___ AVAILABLE RECORDS
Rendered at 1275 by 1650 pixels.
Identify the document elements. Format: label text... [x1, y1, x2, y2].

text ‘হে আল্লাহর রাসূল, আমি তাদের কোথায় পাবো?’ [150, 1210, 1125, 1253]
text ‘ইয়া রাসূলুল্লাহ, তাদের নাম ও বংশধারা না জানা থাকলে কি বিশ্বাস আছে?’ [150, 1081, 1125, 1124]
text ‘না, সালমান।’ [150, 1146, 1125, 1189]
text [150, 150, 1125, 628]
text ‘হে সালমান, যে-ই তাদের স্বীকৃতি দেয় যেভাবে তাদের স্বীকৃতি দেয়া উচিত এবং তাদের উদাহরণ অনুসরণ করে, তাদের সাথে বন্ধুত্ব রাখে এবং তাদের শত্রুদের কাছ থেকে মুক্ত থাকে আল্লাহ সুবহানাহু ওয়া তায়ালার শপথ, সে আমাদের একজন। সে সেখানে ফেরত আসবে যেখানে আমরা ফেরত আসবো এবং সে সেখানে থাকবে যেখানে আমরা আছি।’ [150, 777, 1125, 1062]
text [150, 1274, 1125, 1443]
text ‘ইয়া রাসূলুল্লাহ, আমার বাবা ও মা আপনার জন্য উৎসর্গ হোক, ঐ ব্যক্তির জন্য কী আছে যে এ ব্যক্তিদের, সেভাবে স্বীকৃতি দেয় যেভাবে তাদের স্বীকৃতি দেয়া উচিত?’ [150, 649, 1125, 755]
______
- DESCRIPTION OF THE TASK -
Take the entries above and repeat them verbatim.

- OUTPUT FOR THIS TASK -
Rendered at 1275 by 1650 pixels.
Identify the document elements. Format: label text... [x1, y1, x2, y2].

text ‘হে আল্লাহর রাসূল, আমি তাদের কোথায় পাবো?’ [150, 1210, 1125, 1253]
text ‘ইয়া রাসূলুল্লাহ, তাদের নাম ও বংশধারা না জানা থাকলে কি বিশ্বাস আছে?’ [150, 1081, 1125, 1124]
text ‘না, সালমান।’ [150, 1146, 1125, 1189]
text [150, 150, 1125, 628]
text ‘হে সালমান, যে-ই তাদের স্বীকৃতি দেয় যেভাবে তাদের স্বীকৃতি দেয়া উচিত এবং তাদের উদাহরণ অনুসরণ করে, তাদের সাথে বন্ধুত্ব রাখে এবং তাদের শত্রুদের কাছ থেকে মুক্ত থাকে আল্লাহ সুবহানাহু ওয়া তায়ালার শপথ, সে আমাদের একজন। সে সেখানে ফেরত আসবে যেখানে আমরা ফেরত আসবো এবং সে সেখানে থাকবে যেখানে আমরা আছি।’ [150, 777, 1125, 1062]
text [150, 1274, 1125, 1443]
text ‘ইয়া রাসূলুল্লাহ, আমার বাবা ও মা আপনার জন্য উৎসর্গ হোক, ঐ ব্যক্তির জন্য কী আছে যে এ ব্যক্তিদের, সেভাবে স্বীকৃতি দেয় যেভাবে তাদের স্বীকৃতি দেয়া উচিত?’ [150, 649, 1125, 755]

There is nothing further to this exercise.